I still prefer to do everything on the back end. It is significantly faster to push raw HTML to a client and have it simply insert or replace part of the DOM, than to dynamically generate DOM client side from sever data. This still enables single page applications, allows for Http caching, plenty of extensibility on the back end. There are so many tools, tried and true utilities that exist well before these Frameworks that can still can be used with this approach. Additionally, if no JS is available, or is broken, or if you need SEO, or screen readers, these ALL still work, since the entire HTML (not just the replaced content in the container) can be pushed from the server. Everything existing still works beautifully, accessibility is maintained, tools don't need overhauled, and it's significantly easier to program. It's an all out win.

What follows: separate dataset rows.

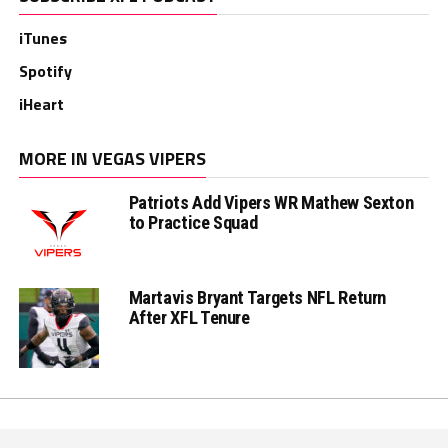
iTunes
Spotify
iHeart
MORE IN VEGAS VIPERS
Patriots Add Vipers WR Mathew Sexton
to Practice Squad
Martavis Bryant Targets NFL Return
After XFL Tenure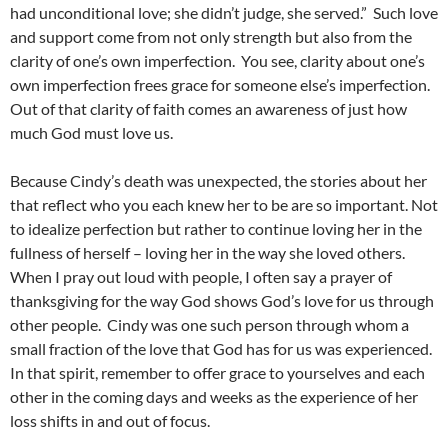
had unconditional love; she didn’t judge, she served.” Such love
and support come from not only strength but also from the
clarity of one’s own imperfection. You see, clarity about one’s
own imperfection frees grace for someone else’s imperfection.
Out of that clarity of faith comes an awareness of just how
much God must love us.
Because Cindy’s death was unexpected, the stories about her
that reflect who you each knew her to be are so important. Not
to idealize perfection but rather to continue loving her in the
fullness of herself – loving her in the way she loved others.
When I pray out loud with people, I often say a prayer of
thanksgiving for the way God shows God’s love for us through
other people. Cindy was one such person through whom a
small fraction of the love that God has for us was experienced.
In that spirit, remember to offer grace to yourselves and each
other in the coming days and weeks as the experience of her
loss shifts in and out of focus.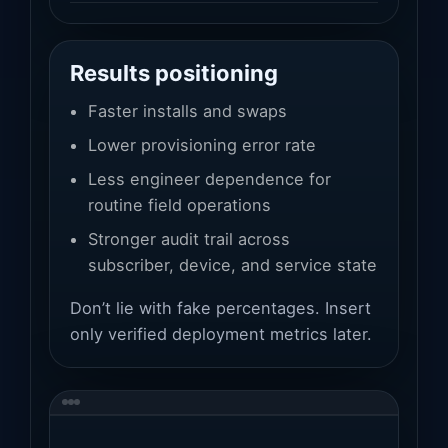
Results positioning
Faster installs and swaps
Lower provisioning error rate
Less engineer dependence for
routine field operations
Stronger audit trail across
subscriber, device, and service state
Don’t lie with fake percentages. Insert
only verified deployment metrics later.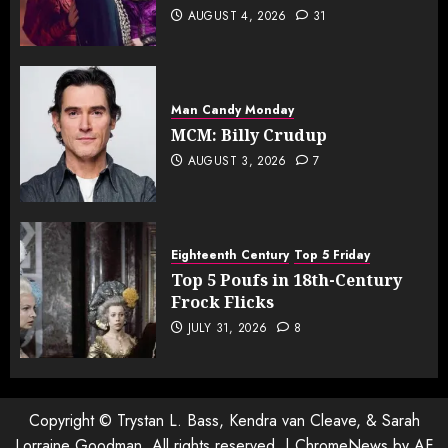
AUGUST 4, 2026
31
Man Candy Monday
MCM: Billy Crudup
AUGUST 3, 2026
7
Eighteenth Century
Top 5 Friday
Top 5 Poufs in 18th-Century
Frock Flicks
JULY 31, 2026
8
Copyright © Trystan L. Bass, Kendra van Cleave, & Sarah
Lorraine Goodman. All rights reserved.
|
ChromeNews
by AF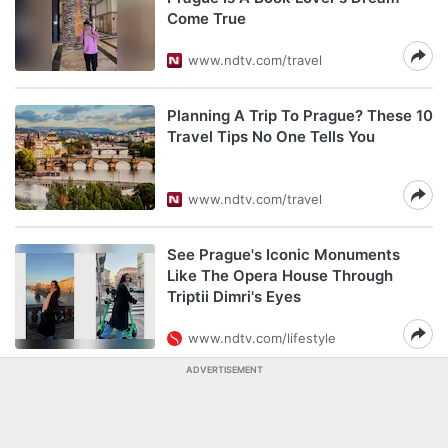
Come True
www.ndtv.com/travel
Planning A Trip To Prague? These 10
Travel Tips No One Tells You
www.ndtv.com/travel
See Prague's Iconic Monuments
Like The Opera House Through
Triptii Dimri's Eyes
www.ndtv.com/lifestyle
ADVERTISEMENT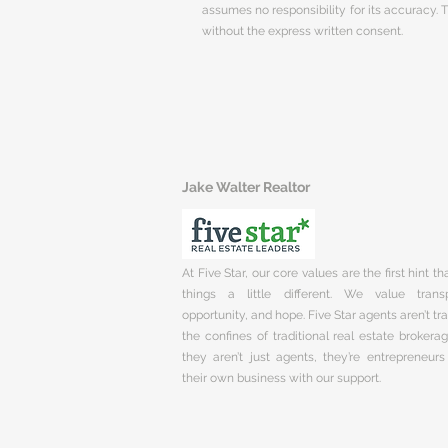
assumes no responsibility for its accuracy.
without the express written consent.
Jake Walter Realtor
At Five Star, our core values are the first hint t
things a little different. We value trans
opportunity, and hope. Five Star agents aren’t t
the confines of traditional real estate brokera
they aren’t just agents, they’re entrepreneurs
their own business with our support.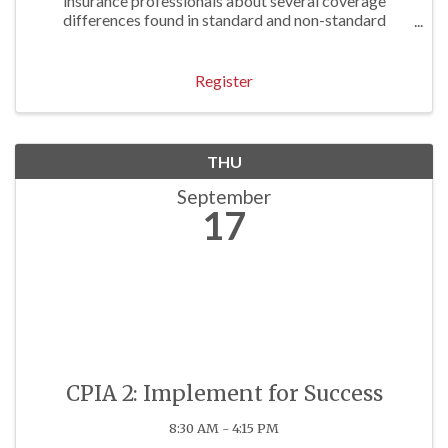
insurance professionals about several coverage
differences found in standard and non-standard
personal lines forms. Approved for 1 P/C Hr
Register
THU
September
17
CPIA 2: Implement for Success
8:30 AM - 4:15 PM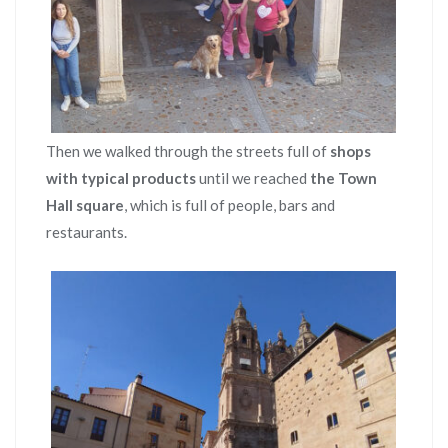
Then we walked through the streets full of
shops
with typical products
until we reached
the Town
Hall square
, which is full of people, bars and
restaurants.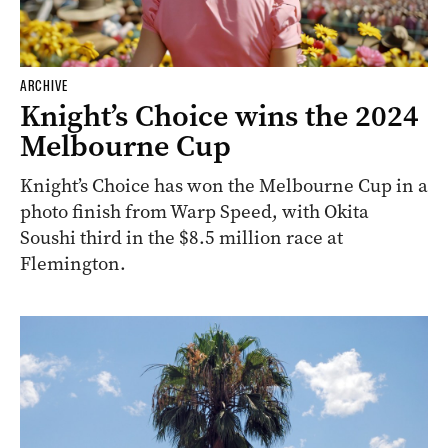
ARCHIVE
Knight’s Choice wins the 2024
Melbourne Cup
Knight’s Choice has won the Melbourne Cup in a
photo finish from Warp Speed, with Okita
Soushi third in the $8.5 million race at
Flemington.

All great, unless you want to be able to provide an offline experience.
Depends on the scope of the application and the target audience. If your bread and butter is intranet apps for the corporate crowd then there is no such thing as offline: if a pc is offline then there is a problem with it or the network infrastructure, essentially you can depend on the clients always be in contact with your server. In these cases all that matters is raw speed of delivery and ssr really shines there.
These are my big reasons for switching to Server side rendering. As well as improved productivity. At least to me, it's much easier to have one monolith with a small team rather than wrangling and deploying 30 different projects.